Tanner stared at the train tracks as Bryan and I offered a humble explanation. Minutes after were a calm fuzz, our muffled voices, but God’s words. We spoke about the sickness in Papa’s brain, and how the disease had taken over. We kept it simple and uncomplicated, enough to express that Papa would not be getting better on earth.

And because Papa knows Jesus, and is part of God’s story, he will get a new body in heaven. With no more ouchies in his brain, no more sickness. He will get to hang out with Jesus and his own daddy.

If it weren’t for people praying, interceding for strength, I would have delivered those words in sobs and snot. I can wholeheartedly say, the experience was supernatural. We were calm. We were focused. We were wrapped in God’s protective embrace despite the fact it was one of the hardest conversations we may ever have to have with our oldest.

My hand never left his leg or his arm. I needed to touch him while we shared, to remind him this was real and that he was not alone, to pray that weeks, months and years later, when he’d recall our talk by the train tracks, that Tanner would not feel our touch, but God’s loving hands.

We are going to miss Papa. Every.Single.Day. We’ll miss him. You will see mommy and daddy cry, and Mimi too. We are so happy that Papa isn’t in pain and that he gets to be in heaven, but we will still miss him. And you can miss him too. You can talk about him, and ask questions, and as a family, we are going to walk each day together. We’ll pray for God’s strength when we are sad, and offer each other lots of hugs.

How to explain heaven to a child, when I grapple for understanding as an adult. What I do know is this: Eternity calls even louder with Dad there.


Another train whistled in and we walked back to the car. We hugged our sweet boy and asked if he had questions. We knew it was the first of many talks about Papa, heaven, Jesus, and hundreds of why’s? But it was a start.

One thing I’m sure of, I can choose to talk with my kids about hard things or ignore them. I hope I always choose to talk. I hope to lean on others to intercede for me in prayer when words lack. I hope to push into hard topics instead of shying away. I hope to glorify God in the messy parts of life as well as the celebratory moments. And I hope to pass this reliance of God on to our boys- not because it’s easy, but because it’s essential.

On the way home, Ty looked out the back car window. Papa’s sooooo sick!

Yea, Tanner spoke up, and after a really, really, really, really, really long time, he’ll get better and come home to Mimi and Papa’s house.
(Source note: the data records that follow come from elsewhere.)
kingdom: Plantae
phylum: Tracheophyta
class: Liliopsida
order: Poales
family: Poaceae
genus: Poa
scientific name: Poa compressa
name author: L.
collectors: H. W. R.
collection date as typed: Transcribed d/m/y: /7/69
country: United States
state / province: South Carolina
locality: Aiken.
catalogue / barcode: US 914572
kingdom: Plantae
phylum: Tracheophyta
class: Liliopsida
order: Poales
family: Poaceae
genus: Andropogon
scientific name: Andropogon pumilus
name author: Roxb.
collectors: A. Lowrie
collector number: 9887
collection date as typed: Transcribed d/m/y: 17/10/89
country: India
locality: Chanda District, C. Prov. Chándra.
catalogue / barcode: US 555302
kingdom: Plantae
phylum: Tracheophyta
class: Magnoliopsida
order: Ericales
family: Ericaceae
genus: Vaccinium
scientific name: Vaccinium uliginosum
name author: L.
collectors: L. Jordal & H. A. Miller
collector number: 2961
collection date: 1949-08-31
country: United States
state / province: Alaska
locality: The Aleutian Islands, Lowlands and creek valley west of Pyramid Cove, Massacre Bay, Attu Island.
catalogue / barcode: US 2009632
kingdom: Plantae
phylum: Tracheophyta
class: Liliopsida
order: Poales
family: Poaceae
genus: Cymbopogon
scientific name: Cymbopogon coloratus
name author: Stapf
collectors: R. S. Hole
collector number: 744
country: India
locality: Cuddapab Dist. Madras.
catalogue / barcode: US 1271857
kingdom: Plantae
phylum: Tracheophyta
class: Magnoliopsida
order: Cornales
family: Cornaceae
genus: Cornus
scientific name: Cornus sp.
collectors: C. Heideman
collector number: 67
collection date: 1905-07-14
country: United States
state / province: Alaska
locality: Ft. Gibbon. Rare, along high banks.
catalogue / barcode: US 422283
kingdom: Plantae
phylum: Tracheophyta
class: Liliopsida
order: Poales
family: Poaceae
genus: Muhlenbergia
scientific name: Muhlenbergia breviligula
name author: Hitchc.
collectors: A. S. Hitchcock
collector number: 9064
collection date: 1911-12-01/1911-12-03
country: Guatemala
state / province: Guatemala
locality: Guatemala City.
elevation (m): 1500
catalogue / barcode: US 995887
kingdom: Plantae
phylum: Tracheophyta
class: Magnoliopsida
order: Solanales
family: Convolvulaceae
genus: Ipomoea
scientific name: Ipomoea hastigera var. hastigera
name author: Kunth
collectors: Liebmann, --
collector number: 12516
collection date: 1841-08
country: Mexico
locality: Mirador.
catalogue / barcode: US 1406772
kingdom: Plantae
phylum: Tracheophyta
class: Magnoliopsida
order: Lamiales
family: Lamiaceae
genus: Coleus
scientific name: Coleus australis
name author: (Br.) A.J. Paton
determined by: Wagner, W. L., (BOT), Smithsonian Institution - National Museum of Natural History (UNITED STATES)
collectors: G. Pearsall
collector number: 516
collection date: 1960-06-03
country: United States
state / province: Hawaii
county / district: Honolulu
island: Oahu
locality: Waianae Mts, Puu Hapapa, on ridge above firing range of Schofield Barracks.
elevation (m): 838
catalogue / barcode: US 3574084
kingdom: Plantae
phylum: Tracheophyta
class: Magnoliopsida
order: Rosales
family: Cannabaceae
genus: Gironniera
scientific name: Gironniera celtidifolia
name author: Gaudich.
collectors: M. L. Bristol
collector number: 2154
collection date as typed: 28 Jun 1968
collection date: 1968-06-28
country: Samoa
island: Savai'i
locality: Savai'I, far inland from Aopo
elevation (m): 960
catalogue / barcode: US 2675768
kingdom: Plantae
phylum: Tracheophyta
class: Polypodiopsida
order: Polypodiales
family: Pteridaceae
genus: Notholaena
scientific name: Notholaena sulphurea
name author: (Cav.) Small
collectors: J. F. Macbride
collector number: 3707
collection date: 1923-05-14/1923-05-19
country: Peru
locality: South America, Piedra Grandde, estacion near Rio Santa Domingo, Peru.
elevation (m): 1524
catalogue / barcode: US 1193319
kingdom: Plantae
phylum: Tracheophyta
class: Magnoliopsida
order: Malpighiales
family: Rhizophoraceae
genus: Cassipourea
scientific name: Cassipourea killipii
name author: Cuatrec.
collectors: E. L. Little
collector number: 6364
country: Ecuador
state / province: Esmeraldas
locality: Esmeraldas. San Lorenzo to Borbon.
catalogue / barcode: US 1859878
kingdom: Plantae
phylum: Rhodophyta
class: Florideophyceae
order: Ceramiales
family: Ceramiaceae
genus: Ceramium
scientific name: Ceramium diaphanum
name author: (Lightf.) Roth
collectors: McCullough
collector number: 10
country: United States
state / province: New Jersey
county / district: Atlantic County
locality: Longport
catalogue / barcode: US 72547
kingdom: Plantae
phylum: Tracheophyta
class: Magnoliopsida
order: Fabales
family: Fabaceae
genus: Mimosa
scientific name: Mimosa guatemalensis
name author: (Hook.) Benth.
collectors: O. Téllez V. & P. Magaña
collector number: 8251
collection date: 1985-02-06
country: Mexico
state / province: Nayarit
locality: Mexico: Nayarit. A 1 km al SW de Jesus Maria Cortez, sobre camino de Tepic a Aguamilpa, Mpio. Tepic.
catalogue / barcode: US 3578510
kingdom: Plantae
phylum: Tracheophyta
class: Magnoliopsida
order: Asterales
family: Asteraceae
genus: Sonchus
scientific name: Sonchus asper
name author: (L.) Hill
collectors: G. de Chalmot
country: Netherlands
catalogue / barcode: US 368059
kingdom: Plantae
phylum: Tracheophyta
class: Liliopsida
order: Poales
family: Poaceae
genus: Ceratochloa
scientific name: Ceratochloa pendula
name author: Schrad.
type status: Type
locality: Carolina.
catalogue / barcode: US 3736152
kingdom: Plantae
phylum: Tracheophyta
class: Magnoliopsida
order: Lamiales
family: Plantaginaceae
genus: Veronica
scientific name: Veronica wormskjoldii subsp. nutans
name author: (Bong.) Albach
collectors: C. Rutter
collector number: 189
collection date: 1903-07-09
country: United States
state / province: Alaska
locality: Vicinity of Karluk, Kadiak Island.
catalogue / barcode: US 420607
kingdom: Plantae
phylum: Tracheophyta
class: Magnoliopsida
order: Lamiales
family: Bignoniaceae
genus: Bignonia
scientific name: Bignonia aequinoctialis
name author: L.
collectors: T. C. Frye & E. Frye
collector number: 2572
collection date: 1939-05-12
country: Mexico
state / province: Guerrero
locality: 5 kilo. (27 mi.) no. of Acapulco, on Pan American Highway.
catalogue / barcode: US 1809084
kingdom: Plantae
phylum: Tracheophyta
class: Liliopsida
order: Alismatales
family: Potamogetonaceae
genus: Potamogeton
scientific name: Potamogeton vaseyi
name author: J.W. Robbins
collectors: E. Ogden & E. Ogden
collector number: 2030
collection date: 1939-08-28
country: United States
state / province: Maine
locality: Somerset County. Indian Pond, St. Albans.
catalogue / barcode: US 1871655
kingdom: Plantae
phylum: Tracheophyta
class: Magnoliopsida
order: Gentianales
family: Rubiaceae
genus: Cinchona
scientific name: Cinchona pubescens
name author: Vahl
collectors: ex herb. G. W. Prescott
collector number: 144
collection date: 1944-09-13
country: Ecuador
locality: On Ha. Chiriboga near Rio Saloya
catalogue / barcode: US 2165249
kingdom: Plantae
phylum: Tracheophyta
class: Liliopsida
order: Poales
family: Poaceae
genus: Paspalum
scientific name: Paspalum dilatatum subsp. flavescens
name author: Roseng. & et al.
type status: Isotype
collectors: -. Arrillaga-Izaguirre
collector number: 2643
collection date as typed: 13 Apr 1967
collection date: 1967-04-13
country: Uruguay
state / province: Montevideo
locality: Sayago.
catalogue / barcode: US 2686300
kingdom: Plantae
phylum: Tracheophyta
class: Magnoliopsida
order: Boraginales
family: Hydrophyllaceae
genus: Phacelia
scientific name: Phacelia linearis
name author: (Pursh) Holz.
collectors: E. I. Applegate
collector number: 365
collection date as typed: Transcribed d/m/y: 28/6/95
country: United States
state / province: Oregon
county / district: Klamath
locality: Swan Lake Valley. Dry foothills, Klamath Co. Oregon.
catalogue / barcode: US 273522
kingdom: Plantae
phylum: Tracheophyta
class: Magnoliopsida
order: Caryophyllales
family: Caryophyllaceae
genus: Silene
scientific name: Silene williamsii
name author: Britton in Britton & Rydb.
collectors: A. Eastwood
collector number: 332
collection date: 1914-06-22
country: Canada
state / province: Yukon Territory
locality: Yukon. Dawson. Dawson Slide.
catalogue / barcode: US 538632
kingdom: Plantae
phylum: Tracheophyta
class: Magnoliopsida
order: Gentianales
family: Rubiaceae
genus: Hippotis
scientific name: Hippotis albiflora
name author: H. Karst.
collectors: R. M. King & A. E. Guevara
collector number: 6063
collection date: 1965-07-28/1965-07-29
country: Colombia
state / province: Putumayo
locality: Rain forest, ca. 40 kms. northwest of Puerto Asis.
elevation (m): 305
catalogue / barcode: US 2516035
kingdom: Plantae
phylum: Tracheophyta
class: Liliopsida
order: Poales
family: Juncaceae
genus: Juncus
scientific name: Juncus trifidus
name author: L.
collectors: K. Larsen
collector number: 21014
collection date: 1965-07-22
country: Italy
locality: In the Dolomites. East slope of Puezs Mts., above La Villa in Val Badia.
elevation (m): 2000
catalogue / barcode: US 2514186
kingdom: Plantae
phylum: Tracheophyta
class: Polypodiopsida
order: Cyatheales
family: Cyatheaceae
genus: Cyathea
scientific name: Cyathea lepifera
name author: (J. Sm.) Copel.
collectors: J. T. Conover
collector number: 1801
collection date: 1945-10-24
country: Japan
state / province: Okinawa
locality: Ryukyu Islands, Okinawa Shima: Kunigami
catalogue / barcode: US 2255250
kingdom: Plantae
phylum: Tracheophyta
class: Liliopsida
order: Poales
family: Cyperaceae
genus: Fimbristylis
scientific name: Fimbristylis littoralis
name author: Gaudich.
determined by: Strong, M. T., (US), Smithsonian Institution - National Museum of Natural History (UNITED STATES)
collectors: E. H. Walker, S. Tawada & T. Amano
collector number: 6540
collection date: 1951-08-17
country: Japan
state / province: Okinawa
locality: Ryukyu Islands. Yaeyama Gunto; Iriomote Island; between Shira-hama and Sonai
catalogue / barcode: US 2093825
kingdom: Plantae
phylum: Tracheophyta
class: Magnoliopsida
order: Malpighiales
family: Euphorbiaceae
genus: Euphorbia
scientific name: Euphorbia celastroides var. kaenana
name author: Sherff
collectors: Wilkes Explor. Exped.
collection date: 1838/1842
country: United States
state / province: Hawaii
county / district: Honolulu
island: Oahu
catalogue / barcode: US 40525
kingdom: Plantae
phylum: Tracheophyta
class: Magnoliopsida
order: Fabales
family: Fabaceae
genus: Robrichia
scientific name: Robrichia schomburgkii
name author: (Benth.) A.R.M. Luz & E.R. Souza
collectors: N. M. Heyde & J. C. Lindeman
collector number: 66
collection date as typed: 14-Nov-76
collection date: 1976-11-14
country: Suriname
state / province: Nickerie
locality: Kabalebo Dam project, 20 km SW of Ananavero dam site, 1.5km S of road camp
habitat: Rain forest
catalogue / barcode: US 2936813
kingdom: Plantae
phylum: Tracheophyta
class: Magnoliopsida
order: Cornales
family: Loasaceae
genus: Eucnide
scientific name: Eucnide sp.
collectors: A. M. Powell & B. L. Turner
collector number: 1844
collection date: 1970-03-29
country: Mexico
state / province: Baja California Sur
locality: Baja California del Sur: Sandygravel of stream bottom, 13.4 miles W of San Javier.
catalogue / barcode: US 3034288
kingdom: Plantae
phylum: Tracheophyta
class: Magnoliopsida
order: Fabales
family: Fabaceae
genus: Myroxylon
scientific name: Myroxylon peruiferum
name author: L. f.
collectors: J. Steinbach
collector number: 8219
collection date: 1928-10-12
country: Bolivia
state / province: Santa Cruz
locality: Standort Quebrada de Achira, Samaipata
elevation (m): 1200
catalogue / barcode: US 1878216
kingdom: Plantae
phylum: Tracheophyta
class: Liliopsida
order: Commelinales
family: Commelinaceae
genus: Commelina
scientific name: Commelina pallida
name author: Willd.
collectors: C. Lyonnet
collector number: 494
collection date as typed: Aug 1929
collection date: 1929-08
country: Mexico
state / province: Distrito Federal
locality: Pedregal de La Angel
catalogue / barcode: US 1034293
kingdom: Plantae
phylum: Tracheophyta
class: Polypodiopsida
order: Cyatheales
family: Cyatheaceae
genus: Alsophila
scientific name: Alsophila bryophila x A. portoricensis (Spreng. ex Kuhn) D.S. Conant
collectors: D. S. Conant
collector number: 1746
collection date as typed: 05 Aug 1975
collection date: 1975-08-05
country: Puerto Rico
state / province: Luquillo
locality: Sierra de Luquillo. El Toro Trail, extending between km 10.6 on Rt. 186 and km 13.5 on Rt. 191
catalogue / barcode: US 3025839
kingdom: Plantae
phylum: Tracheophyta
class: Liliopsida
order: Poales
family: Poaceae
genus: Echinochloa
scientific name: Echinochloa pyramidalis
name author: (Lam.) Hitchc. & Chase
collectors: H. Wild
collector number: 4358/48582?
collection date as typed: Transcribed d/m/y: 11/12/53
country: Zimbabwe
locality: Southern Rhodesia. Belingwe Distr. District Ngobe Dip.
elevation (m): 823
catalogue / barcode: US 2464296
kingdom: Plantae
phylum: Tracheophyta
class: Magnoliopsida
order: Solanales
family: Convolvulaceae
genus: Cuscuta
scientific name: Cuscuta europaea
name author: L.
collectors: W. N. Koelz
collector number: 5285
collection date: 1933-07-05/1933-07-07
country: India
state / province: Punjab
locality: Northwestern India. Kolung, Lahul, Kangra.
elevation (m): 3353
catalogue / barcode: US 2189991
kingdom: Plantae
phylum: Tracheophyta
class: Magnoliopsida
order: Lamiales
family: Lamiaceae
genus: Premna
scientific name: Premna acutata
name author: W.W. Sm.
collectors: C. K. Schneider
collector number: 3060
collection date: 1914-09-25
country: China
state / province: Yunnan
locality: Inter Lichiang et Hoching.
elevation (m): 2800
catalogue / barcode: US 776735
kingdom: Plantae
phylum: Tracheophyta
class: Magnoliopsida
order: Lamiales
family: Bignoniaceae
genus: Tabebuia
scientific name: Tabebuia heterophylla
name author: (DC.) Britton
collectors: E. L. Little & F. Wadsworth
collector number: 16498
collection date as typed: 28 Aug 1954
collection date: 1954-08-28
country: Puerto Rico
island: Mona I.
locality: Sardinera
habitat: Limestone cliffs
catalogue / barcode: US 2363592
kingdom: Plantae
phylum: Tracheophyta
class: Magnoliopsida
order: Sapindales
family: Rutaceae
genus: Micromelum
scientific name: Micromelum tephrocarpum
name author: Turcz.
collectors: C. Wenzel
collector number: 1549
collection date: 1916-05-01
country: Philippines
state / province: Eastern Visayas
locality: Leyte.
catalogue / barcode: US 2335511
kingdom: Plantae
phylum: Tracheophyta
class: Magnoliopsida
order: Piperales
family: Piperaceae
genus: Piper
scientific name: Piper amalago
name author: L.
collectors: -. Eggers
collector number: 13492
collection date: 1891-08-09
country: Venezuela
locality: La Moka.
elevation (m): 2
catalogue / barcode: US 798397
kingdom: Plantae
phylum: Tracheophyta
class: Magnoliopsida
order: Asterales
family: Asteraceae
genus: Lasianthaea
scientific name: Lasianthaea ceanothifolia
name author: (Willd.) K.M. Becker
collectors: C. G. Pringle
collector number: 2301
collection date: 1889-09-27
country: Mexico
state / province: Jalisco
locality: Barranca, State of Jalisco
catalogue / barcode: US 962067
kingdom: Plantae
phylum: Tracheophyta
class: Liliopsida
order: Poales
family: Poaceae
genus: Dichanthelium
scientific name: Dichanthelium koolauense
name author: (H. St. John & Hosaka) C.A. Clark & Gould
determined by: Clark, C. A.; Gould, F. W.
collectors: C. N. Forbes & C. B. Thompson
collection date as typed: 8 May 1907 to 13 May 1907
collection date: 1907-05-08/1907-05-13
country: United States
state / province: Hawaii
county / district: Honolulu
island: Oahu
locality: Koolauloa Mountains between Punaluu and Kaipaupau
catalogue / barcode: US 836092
It was a gut-dropping moment. Turning my head, my eyes met Tanner’s. With a deep breath, I held his gaze. T, Papa is never coming home. He’s going to heaven to be with Jesus.

I felt cruel saying it. Never is such a final, unarguable word. But it was necessary. It was as if he was hearing our conversation for the first time. Breaking our gaze, he looked out the window. His face crumpled and his body sagged. Bryan pulled over and I crawled in the backseat. I held my little boy. This sweet boy who adored his Papa and is trying to make sense of the hospital and heaven and time. This boy who is obsessed with Star Wars and stories and “good and bad guys.” I clutched his little hand and held it the entire way home, crying for his sweet heart as it processed the truth. A moment later, he looked up at me.

I see faces in the clouds, he said. That one looks like Papa. And sure enough, a face with glasses smiled at my son.

“I have come home at last! This is my real country! I belong here. This is the land I have been looking for all my life, though I never knew it till now…Come further up, come further in!”